SOURCE DOCUMENT:
+---+
What is psychographic segmentation? Is it:
- An evil plot to manipulate gullible people into voting for terrible candidates and causes, or
- A marketing technique to understand how people think before selling them something they may unknowingly want?
The real answer is the latter, of course. The reader can be forgiven for choosing the first option, as this was how the public got introduced to the topic, thanks to now defunct research firm Cambridge Analytica.
“The Cambridge Analytica scandal caught the industry by surprise because the firm had used seemingly innocent quizzes as a means to gather data for its segmentation.” explained April Mullen, director of consumer-first market adoption at Selligent Marketing Cloud. Cambridge Analytica had figured out how to reverse-engineer segments based on 100 or so likes on Facebook, rather than relying on questionnaires and focus groups.
To find a group to sell to, you have to separate the cynics from the optimists, the liberals from the conservatives, the cognitives from the rigid thinkers, seek out the sophisticates and the self-confident. “Administer a series of questions designed to polarize the responses,” said Jeffrey Anderson, president of Jeff Anderson Consulting. “You bring the most-alike together, but significantly different from other groups.” Asking divisive questions should produce distinct groups. Cross-check respondents with their purchasing histories, then develop marketing campaigns that respondents can relate to, Anderson explained.
From a marketing perspective, “the flexible are early adopters,” Anderson said, more likely to buy a new product. But for rigid thinkers, “you have to prove it works for them. They do not take risks.” Sophisticates enjoy complexity; you can pitch them a fine dining experience. Their purchasing decisions “make clear statements about themselves”, Anderson said.
“Psychographics provides a much needed behavioral dimension which includes personality traits, activities, interests, and opinions.” added Art Weinstein, Professor of Marketing at Nova Southeastern University. “While two individuals may appear to be similar demographically, they may be think very differently which will impact their personal decisions and purchase behavior. Good personas now go beyond demographics and incorporate lifestyle factors and behavioral preferences.”
+---+
RECORDED DATA:
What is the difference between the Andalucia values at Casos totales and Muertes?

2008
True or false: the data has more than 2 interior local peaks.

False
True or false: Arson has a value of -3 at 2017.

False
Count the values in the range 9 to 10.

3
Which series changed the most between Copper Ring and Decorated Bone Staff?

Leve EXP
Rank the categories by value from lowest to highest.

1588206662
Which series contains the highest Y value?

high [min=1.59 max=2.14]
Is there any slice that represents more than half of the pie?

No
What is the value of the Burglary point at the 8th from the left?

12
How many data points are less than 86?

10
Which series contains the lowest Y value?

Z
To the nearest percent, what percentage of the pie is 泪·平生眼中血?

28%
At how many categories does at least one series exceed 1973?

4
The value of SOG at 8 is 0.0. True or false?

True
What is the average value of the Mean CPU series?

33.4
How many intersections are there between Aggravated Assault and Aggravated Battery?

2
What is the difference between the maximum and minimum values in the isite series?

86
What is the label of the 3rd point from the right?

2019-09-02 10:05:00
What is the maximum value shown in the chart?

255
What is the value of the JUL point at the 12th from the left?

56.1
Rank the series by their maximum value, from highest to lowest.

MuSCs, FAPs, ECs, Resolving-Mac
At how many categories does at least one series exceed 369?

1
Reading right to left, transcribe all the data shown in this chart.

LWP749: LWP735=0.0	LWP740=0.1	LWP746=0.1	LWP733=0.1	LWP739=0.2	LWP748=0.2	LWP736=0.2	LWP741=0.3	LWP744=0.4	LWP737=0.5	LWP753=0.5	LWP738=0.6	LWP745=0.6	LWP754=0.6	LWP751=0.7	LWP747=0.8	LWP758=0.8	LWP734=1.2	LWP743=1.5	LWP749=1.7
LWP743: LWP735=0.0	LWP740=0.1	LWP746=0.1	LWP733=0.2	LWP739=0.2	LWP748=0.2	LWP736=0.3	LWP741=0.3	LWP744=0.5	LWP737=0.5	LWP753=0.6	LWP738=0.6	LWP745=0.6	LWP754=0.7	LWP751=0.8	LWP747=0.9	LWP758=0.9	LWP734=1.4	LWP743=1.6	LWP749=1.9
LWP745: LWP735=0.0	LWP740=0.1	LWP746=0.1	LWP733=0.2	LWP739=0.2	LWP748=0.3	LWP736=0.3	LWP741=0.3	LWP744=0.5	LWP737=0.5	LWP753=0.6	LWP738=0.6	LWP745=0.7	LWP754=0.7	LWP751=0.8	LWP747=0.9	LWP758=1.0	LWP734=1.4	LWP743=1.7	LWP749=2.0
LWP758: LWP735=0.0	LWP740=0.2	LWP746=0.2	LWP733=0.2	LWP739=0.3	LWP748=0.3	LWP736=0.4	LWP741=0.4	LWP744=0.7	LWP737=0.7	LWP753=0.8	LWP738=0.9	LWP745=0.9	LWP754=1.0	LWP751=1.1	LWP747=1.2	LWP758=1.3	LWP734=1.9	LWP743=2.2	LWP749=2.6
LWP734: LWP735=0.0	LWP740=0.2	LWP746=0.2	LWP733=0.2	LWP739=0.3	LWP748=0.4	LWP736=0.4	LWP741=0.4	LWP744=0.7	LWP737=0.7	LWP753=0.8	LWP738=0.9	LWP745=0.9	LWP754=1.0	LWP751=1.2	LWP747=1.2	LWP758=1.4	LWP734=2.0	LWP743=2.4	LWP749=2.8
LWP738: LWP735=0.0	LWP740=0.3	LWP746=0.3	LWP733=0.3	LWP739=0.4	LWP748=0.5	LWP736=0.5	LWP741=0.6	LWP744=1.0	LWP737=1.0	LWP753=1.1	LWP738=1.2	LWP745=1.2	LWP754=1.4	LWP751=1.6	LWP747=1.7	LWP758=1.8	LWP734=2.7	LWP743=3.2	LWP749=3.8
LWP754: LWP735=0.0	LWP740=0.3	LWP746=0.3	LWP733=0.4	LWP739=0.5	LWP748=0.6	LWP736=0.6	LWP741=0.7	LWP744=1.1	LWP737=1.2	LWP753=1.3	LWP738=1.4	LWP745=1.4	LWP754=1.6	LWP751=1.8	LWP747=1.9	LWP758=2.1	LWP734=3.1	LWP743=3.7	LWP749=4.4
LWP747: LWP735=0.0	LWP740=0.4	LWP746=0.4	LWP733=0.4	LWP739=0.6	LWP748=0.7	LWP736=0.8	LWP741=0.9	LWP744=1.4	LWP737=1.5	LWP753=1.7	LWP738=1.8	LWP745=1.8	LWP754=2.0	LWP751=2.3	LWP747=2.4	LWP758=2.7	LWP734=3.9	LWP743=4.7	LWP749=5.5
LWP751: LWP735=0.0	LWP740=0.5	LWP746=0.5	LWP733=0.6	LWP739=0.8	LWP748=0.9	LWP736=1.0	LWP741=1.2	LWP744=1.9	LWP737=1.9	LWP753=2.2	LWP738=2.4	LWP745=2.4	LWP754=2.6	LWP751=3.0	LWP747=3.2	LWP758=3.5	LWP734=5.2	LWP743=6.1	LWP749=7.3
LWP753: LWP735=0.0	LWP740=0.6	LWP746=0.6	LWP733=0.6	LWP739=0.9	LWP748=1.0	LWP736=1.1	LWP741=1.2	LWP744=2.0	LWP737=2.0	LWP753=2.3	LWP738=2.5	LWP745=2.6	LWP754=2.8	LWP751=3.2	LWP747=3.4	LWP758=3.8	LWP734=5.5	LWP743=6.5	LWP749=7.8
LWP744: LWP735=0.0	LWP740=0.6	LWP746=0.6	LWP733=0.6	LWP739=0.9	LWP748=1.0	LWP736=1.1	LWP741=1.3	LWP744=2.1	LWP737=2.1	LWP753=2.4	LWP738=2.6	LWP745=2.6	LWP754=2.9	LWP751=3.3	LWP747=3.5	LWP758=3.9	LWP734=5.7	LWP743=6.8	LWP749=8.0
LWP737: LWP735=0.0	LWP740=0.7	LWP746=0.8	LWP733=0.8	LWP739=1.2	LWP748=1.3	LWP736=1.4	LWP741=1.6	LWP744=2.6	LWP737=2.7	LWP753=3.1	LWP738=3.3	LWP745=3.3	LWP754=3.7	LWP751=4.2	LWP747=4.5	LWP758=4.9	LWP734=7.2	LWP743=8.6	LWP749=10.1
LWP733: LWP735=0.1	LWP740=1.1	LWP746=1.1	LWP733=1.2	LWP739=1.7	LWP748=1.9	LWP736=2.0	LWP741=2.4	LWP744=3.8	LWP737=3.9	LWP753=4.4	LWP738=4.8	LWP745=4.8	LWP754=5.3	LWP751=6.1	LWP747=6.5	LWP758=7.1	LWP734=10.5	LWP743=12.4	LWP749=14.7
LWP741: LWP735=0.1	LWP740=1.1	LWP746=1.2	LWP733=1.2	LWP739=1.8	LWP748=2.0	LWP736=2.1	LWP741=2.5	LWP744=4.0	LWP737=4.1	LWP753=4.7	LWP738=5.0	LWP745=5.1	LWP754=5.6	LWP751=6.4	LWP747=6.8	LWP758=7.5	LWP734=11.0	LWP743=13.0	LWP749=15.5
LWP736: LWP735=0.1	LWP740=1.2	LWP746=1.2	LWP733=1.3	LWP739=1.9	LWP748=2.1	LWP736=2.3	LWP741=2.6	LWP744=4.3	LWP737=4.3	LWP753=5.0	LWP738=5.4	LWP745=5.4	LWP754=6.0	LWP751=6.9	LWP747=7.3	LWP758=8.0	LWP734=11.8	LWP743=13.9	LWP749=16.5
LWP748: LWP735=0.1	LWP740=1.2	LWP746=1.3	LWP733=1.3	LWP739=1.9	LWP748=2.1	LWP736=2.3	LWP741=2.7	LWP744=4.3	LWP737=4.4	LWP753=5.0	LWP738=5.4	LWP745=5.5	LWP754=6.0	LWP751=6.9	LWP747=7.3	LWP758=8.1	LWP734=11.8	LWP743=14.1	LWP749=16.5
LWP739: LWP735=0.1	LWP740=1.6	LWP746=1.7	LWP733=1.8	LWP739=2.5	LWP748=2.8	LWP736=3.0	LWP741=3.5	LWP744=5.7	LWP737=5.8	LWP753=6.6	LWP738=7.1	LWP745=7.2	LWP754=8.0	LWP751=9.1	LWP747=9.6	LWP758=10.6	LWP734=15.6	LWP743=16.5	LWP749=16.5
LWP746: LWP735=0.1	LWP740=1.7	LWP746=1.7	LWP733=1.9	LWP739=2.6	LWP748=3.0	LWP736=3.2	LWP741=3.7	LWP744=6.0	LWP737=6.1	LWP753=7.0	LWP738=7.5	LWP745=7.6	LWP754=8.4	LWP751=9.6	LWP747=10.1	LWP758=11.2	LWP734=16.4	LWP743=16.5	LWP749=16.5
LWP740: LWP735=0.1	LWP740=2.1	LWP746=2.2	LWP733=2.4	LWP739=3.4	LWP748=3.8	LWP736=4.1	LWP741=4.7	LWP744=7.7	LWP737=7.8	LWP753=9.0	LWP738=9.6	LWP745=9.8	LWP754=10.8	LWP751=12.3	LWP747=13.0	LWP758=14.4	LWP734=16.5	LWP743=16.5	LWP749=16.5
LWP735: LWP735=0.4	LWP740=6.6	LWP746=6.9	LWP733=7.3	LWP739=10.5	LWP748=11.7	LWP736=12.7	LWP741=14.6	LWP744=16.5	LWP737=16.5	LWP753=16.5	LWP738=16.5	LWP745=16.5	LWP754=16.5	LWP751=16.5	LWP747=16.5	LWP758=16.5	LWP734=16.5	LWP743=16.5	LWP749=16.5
+---+
PROMPT 1:
According to the text on psychographic segmentation, what did Cambridge Analytica use to reverse-engineer segments instead of questionnaires and focus groups?
PROMPT 2:
List everything that the psychographic segmentation text says the behavioral dimension of psychographics includes.

WORKED SOLUTION 1:
About 100 likes on Facebook.

WORKED SOLUTION 2:
Personality traits, activities, interests, and opinions.